- _PROVIDED ENTRIES_
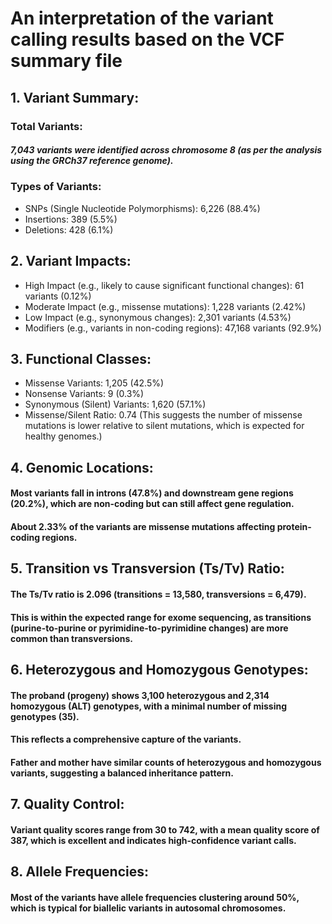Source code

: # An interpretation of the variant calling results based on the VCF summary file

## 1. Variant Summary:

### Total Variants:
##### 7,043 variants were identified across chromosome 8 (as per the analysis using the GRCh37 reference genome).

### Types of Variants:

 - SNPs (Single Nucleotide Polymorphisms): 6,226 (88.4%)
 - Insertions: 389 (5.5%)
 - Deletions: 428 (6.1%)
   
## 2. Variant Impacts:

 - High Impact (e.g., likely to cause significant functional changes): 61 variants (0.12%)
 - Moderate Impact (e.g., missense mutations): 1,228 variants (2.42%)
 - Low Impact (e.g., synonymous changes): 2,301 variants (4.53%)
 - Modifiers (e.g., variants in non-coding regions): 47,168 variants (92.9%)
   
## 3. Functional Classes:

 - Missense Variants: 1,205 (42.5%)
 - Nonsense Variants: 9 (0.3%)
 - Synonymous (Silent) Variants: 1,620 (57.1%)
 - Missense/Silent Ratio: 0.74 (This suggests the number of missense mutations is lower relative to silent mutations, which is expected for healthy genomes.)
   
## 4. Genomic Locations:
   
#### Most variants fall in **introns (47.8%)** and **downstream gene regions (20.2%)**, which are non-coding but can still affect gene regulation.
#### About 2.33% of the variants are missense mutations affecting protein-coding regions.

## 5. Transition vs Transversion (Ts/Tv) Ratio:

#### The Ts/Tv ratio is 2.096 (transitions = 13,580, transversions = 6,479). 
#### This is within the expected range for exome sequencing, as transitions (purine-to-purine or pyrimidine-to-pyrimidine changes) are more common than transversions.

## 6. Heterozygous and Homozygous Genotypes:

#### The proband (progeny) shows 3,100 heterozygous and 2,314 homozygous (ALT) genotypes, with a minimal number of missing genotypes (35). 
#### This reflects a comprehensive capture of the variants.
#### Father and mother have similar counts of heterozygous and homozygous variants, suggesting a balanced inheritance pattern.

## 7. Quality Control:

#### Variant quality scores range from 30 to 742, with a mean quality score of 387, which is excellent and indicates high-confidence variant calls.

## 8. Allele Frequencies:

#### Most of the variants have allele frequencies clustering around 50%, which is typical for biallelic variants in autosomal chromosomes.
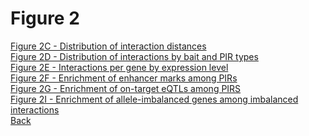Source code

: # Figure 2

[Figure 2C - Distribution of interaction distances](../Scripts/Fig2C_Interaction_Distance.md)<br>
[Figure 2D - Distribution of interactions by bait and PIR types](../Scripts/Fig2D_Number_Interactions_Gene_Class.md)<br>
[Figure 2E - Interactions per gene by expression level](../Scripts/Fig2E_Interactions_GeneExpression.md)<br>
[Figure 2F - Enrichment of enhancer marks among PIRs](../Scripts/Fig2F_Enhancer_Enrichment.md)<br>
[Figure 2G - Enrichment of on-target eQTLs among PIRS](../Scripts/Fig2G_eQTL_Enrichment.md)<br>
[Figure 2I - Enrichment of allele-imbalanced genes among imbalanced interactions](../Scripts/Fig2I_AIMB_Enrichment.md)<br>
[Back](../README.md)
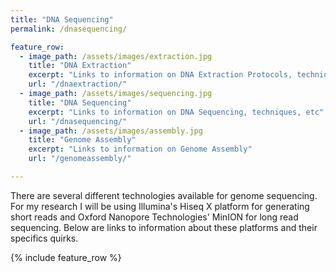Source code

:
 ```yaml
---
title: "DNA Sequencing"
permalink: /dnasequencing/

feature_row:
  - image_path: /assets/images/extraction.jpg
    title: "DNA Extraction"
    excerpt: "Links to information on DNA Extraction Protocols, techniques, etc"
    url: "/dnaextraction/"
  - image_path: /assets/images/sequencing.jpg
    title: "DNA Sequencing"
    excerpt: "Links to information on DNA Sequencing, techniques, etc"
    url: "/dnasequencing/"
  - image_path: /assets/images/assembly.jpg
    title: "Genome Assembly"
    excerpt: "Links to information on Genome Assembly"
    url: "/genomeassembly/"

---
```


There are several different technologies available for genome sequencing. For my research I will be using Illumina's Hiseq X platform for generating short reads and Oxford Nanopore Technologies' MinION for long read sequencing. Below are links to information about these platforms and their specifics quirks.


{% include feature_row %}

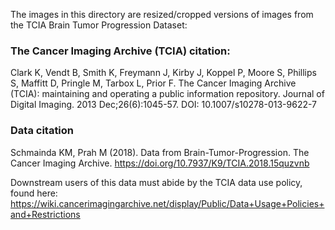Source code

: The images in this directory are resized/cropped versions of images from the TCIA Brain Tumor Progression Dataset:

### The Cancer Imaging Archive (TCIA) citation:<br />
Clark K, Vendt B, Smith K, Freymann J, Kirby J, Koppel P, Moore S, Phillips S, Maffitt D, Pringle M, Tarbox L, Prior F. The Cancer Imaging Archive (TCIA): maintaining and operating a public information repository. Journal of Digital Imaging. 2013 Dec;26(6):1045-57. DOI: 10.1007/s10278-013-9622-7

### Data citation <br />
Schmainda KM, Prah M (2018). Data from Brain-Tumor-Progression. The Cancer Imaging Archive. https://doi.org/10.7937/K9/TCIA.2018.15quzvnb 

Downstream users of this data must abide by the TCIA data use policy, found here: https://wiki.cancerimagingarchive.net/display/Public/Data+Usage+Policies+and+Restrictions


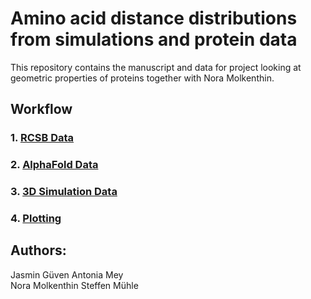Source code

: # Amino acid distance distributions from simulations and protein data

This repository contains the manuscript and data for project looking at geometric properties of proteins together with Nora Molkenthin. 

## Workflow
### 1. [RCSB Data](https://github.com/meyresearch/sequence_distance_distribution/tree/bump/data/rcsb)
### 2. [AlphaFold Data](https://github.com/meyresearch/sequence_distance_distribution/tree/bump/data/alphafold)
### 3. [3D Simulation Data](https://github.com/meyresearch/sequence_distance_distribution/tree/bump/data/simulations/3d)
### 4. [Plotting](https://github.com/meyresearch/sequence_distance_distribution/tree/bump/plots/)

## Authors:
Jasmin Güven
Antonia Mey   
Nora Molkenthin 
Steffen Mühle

==

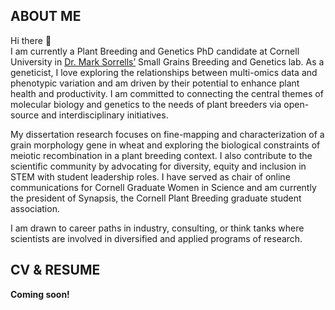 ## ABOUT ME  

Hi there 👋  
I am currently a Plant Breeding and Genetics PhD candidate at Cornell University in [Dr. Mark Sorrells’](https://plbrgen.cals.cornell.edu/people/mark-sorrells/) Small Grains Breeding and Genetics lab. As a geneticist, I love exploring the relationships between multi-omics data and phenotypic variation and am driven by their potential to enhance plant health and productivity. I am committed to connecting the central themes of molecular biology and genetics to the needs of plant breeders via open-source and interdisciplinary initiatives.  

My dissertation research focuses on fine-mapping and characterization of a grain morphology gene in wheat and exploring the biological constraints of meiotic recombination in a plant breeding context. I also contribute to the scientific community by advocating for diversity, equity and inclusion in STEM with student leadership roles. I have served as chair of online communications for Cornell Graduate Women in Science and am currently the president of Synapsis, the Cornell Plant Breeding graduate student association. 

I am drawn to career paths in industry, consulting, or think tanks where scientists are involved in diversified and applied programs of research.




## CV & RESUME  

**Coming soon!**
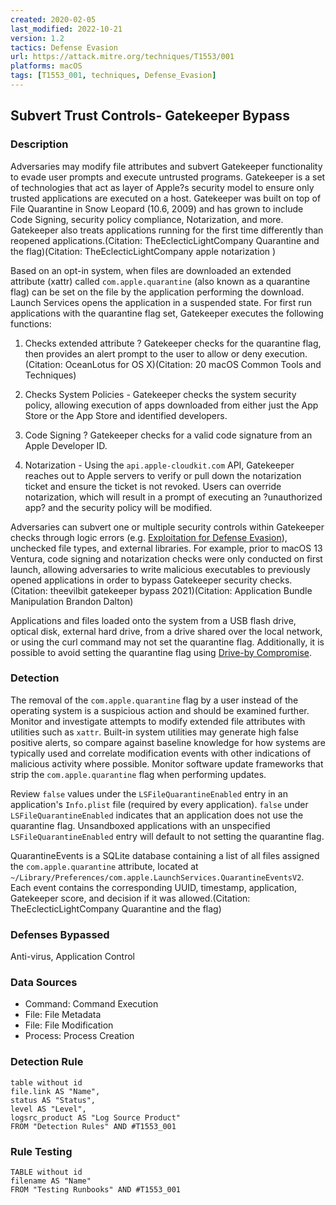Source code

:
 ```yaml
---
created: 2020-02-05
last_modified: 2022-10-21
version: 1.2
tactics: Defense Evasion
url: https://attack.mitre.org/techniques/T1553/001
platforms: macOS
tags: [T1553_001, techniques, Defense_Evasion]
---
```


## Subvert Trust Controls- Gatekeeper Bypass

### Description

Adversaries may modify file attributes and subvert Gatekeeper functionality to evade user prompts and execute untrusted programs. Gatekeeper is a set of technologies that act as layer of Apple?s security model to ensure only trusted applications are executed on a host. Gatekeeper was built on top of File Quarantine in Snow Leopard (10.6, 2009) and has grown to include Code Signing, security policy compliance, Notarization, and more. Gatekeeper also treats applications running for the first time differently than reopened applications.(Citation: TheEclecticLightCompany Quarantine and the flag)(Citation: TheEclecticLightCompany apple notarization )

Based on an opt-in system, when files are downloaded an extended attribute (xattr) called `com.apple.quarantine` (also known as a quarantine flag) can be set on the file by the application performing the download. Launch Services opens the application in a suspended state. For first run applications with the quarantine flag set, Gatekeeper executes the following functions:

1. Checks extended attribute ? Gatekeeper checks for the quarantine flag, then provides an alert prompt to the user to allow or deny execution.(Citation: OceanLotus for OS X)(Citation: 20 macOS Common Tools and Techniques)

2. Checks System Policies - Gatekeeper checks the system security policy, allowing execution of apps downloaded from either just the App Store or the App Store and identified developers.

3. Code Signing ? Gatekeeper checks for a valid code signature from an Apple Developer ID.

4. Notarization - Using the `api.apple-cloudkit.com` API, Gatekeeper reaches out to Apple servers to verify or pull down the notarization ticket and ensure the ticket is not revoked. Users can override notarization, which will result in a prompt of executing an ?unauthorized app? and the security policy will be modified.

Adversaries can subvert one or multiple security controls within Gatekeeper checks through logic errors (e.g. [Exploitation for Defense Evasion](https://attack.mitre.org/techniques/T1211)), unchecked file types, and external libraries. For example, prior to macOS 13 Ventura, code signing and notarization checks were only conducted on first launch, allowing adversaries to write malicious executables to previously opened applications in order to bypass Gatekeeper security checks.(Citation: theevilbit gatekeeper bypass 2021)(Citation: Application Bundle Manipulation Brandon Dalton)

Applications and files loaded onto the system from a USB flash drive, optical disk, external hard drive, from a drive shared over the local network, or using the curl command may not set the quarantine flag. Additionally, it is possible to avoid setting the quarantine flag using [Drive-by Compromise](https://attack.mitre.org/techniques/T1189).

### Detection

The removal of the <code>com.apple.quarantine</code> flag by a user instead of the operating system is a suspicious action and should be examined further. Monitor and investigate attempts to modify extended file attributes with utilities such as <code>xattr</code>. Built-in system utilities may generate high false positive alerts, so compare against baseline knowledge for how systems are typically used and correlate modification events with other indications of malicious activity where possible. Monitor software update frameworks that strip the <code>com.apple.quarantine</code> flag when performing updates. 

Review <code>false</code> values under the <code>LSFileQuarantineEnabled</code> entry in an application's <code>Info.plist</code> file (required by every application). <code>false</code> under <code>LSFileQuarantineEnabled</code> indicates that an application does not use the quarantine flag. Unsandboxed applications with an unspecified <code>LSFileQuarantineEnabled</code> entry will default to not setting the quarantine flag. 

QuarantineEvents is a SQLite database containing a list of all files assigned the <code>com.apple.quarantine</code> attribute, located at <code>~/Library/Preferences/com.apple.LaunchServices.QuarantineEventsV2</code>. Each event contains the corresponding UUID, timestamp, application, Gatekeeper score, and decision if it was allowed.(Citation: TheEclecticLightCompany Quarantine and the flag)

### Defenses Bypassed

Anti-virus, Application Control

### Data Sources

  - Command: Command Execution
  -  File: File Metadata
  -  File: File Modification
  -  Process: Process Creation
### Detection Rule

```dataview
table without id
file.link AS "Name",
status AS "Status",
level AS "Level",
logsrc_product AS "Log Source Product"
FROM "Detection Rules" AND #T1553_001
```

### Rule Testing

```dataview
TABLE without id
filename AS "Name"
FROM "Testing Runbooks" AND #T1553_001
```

- _WHAT TO DO_
Work out how many lines in the material above include the word "range", and write down that number alone.

- _EXERCISE ANSWER_
2